Assignment: Return the listing below unchanged, except that the pictures are dropped.

· · ·

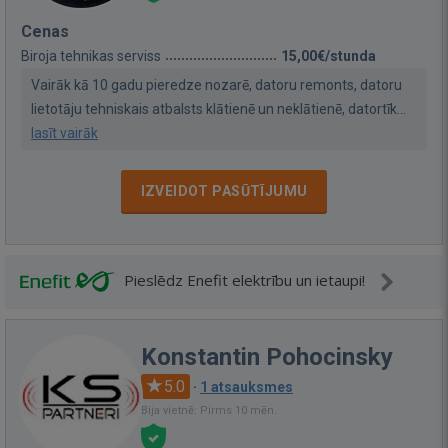
Cenas
Biroja tehnikas serviss
15,00€/stunda
Vairāk kā 10 gadu pieredze nozarē, datoru remonts, datoru
lietotāju tehniskais atbalsts klātienē un neklātienē, datortīk...
lasīt vairāk
IZVEIDOT PASŪTĪJUMU
Pieslēdz Enefit elektrību un ietaupi!
Konstantin Pohocinsky
5.0
·
1 atsauksmes
Bija vietnē: Pirms 10 mēn.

· · ·

Task output:
Cenas
Biroja tehnikas serviss
15,00€/stunda
Vairāk kā 10 gadu pieredze nozarē, datoru remonts, datoru
lietotāju tehniskais atbalsts klātienē un neklātienē, datortīk...
lasīt vairāk
IZVEIDOT PASŪTĪJUMU
Pieslēdz Enefit elektrību un ietaupi!
Konstantin Pohocinsky
5.0
·
1 atsauksmes
Bija vietnē: Pirms 10 mēn.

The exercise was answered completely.